─── Supplied passage

Leson amplified microphone.

Portable HF amplifier and cables.

Battery box (2 x 5000maH hardcase LIPOs).

Aerial-51 404-UL OCF Inverted-V dipole antenna.

Surveyors tripod.

10 metre DX-Wire fibreglass portable mast.

Plastic tablecloth as ground cover.

Smartphone PocketRxTx App and USB cable (only used for spotting and taking pictures this time).

Log:

Conclusions:

I wish I hadn’t gone so early to the summit! Going 2 hours later would not only have avoided the showers (which weren’t too bad) but probably also bagged me some S2S contacts into North America!  Hindsight is a great thing though!

Plus and Minus points from this activation:

Plus – I had another ham along – Rob DM1CM – another Englishman living in Germany and actually got him on the air making some contacts. Rob helped with set-up and took some photos and in fact, brought his professional audio gear along and recorded most of the two hours we were on the summit.
Plus – it was a new summit for me gaining me an extra activators point. The summit is really easy to get to as there’s a publicly accessible track where you can drive up to 200 metres from the summit.
Plus – I was very happy with how well the simple off centre fed dipole antenna (Aerial-51 404-UL) worked. (I had decided not to put the VP2E antennas up and there wasn’t space enough in any case for the 40m VP2E).
Plus – I was happy with the extra “punch” on 40 metres that the amplifier gave me (but not on 20m – see below). Straight after setting up I had a run of 24 contacts in 12 minutes.

Minus – the summit is over 1.5 hours away from home for just one activator point.
Minus – the timing was off – we were there far too early to get contacts into the US that others managed two to three hours after we closed down.
Minus – the amplifier had a problem on 20m where I simply was not getting the reports that I should have been and in fact, taking the amplifier out of the circuit and turning up the power from the rig I was able to make one contact that I failed to get with the amplifier in circuit.

──────

Copy the activation report word for word, starting with "Minus – the amplifier" and going on through "amplifier in circuit.".

─── Data provided

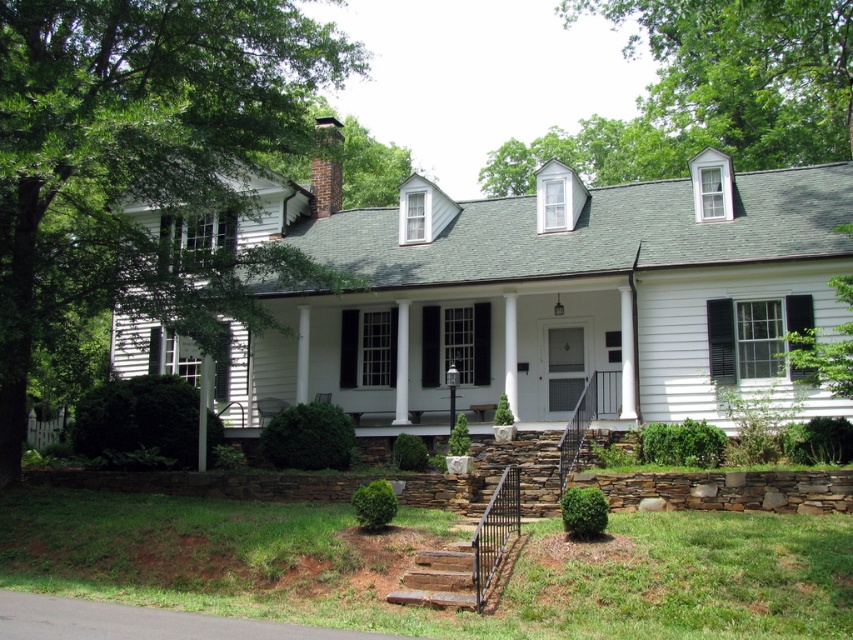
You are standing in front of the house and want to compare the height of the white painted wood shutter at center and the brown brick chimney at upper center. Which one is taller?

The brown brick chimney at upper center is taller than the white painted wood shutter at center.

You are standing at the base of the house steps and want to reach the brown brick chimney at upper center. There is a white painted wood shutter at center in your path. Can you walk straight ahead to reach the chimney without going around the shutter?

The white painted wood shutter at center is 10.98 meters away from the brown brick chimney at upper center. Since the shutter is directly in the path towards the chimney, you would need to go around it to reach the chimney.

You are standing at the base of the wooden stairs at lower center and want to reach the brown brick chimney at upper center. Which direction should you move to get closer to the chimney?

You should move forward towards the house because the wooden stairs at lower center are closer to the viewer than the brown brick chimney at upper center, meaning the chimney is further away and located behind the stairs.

──────
─── Data provided

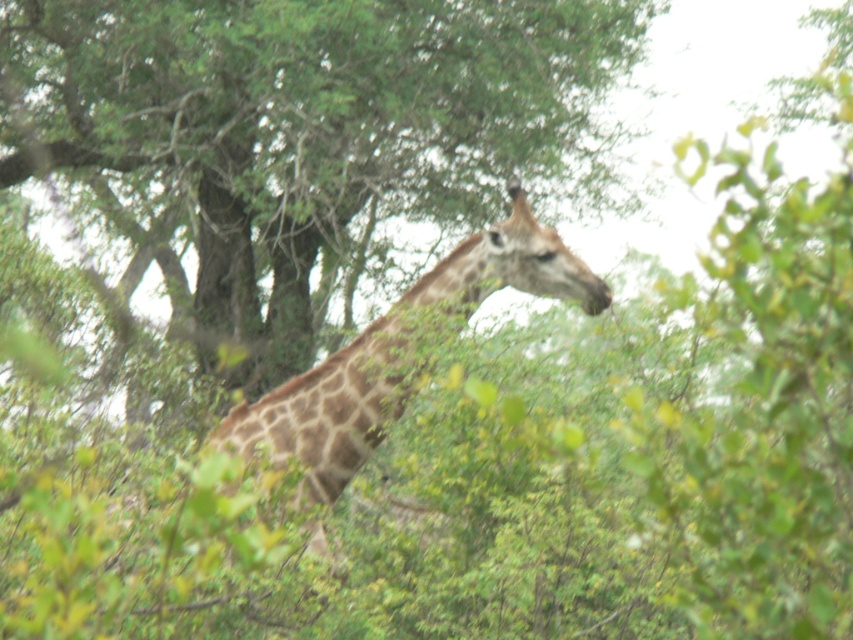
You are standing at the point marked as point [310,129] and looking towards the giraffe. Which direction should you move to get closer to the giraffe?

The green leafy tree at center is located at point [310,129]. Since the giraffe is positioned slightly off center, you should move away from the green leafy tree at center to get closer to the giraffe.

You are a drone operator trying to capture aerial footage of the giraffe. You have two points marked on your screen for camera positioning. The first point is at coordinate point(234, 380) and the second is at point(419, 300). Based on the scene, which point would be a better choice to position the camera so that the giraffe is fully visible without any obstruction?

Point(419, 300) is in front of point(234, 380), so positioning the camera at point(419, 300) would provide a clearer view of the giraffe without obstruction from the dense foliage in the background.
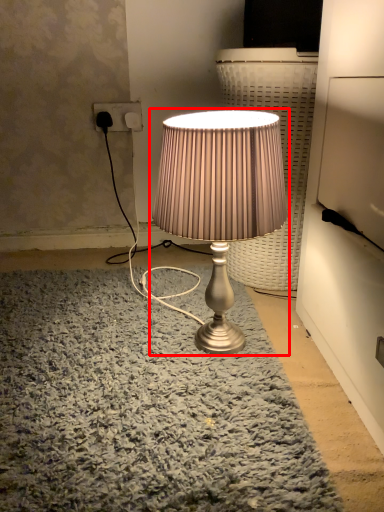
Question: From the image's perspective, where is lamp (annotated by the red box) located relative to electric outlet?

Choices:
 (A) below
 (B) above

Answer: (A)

──────
─── Data provided

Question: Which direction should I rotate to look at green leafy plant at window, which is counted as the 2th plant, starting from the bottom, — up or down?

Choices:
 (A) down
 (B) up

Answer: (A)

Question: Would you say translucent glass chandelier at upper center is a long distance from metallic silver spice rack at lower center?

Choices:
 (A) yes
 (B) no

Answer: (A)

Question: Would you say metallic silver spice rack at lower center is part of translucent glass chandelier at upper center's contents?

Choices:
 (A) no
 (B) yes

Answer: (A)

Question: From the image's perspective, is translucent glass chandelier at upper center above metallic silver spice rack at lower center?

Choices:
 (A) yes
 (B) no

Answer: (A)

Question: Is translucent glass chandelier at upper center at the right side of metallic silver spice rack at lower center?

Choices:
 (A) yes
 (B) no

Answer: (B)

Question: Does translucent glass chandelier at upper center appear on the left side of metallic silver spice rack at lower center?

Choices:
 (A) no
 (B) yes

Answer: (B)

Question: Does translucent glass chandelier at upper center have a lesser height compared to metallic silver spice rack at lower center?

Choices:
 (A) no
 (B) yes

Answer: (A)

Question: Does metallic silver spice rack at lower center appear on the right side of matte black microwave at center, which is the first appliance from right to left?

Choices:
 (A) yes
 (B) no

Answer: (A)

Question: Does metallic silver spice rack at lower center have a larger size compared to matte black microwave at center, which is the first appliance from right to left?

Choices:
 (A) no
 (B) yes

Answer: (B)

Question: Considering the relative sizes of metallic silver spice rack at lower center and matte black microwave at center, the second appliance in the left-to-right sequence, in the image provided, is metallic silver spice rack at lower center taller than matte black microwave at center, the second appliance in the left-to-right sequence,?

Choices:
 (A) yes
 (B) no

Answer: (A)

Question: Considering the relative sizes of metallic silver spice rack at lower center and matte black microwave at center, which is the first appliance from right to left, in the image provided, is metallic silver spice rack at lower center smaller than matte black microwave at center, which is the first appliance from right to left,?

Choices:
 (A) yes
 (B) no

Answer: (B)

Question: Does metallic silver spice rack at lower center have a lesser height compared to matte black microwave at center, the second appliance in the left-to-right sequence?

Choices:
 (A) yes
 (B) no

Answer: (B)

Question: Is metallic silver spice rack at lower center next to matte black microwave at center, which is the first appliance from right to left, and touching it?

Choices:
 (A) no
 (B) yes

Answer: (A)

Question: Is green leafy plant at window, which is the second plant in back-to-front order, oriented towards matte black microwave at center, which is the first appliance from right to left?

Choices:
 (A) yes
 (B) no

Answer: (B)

──────

(Response to the task)
Minus – the amplifier had a problem on 20m where I simply was not getting the reports that I should have been and in fact, taking the amplifier out of the circuit and turning up the power from the rig I was able to make one contact that I failed to get with the amplifier in circuit.